Courtesy of Anfisa Chekhova
Anfisa Chekhova, who hosts a late-night television program about sex, says there's fierce competition among women for Moscow's eligible wealthy men.
Anfisa Chekhova, who hosts a late-night television program about sex, says there's fierce competition among women for Moscow's eligible wealthy men. Courtesy of Anfisa Chekhova
Yulia Gaidakova says her marriage last year fulfilled the most important goal in her life.
Yulia Gaidakova says her marriage last year fulfilled the most important goal in her life. Gregory Feifer/NPR
An iconic television commercial for Wendy's restaurants in the 1980s presented the Western view of Soviet life — a grim fashion show where every outfit was the same shapeless gray dress.
The crushing drabness of the Brezhnev years may have been known as "the stagnation," but not between the sheets. Difficulty obtaining restaurant reservations and tickets to the Bolshoi Theater encouraged widespread promiscuity among Soviets who looked elsewhere for free entertainment — even if sex was a taboo subject for public conversation.

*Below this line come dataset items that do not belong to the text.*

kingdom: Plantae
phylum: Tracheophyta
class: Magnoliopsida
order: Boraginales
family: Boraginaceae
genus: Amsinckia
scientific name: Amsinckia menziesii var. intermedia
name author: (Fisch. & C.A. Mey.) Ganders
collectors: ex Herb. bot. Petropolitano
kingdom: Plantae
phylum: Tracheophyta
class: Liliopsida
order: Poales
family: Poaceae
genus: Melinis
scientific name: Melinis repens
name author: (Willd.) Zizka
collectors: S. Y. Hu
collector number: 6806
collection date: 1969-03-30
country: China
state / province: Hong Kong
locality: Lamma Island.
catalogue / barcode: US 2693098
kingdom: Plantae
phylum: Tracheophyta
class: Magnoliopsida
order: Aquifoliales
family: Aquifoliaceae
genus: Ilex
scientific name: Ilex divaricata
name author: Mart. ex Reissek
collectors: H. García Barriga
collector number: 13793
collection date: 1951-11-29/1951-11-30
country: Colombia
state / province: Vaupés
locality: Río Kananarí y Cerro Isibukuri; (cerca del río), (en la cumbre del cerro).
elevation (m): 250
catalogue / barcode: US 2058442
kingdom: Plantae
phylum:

That changed with the fall of communism. Suddenly mafia gangsters and their molls had the run of Moscow's new nightlife. Sex and nudity were everywhere.
But despite the wild swings in stereotypes about sex — from the supposedly puritanical days of the Soviet era to the apparent abandon of today, when oil-rich oligarchs lavish huge sums on designer-clad mistresses and wild parties — Russians' opinions about sex and marriage remain surprisingly traditional.
Not that you could tell from watching television. Today, a late-night show about sex airs graphic scenes just this side of soft-core pornography. It's called Sex with Anfisa Chekhova, a starlet who's posed nude in Russian Playboy.
Sipping a glass of white wine in a central Moscow cafe, Chekhova says the 1990s may have raised the curtain on sex, but not in a good way.
"There was sex, but no sex education," Chekhova says. "Rapes skyrocketed because men believed women had no right to refuse their demands. And girls believed prostitution was something to aspire to."
Advertisements for secretaries in newspapers' help-wanted sections often asked for women's measurements and photographs.
But a decade of oil wealth and authoritarianism have changed Russian society. Chekhova says that today, men are increasingly seeking respectability by marrying and settling down, and now it is women who are on the prowl.
"Women dress every day as if they're going to a ball," she says. "There are beauty salons everywhere. There's fierce competition to attract eligible men throwing around large sums of cash."
For all the new, skimpy designer outfits on Moscow's streets, Russian attitudes remain deeply conventional. Chekhova says women's liberation is having a strong man to take care of you. Independence is the freedom to become a model or open a hair salon.
That seems to be a common view on one pedestrian shopping street in Moscow. Yulia Gaidakova, 21, says getting married last year fulfilled the most important goal in her life.
"Women want a good husband who's responsible and loyal," Gaidakova says. "Everything else is secondary."
Most men, including bartender Vladimir Shatilov, deny there's anything sexist in Russia's gender stereotypes.
"Everyone should have his role in life," Shatilov says. "If a man goes out and works, a woman has to take care of the home."
But not everyone's so happy about social norms in Russia. When prompted, many women complain about deep-rooted misogyny.
Inside a fashionable restaurant, 23-year-old Maria Kutsova, who works for an international law firm, says although Moscow cafe society may appear Westernized, independent women like her are virtual outcasts.
"If they have career, if they are smart and have good education," Kutsova says, "they cannot find a partner who would be at their level. Russian men cannot compete with Russian successful women — they are not used to it."
Kutsova says dating is a challenge for other reasons. She says almost none of the men she meets care about safe sex, in a country where abortions are a common form of birth control and AIDS is spreading like wildfire.
Kutsova says she finds attitudes in Russia so oppressive, she is leaving to start a new life in Canada.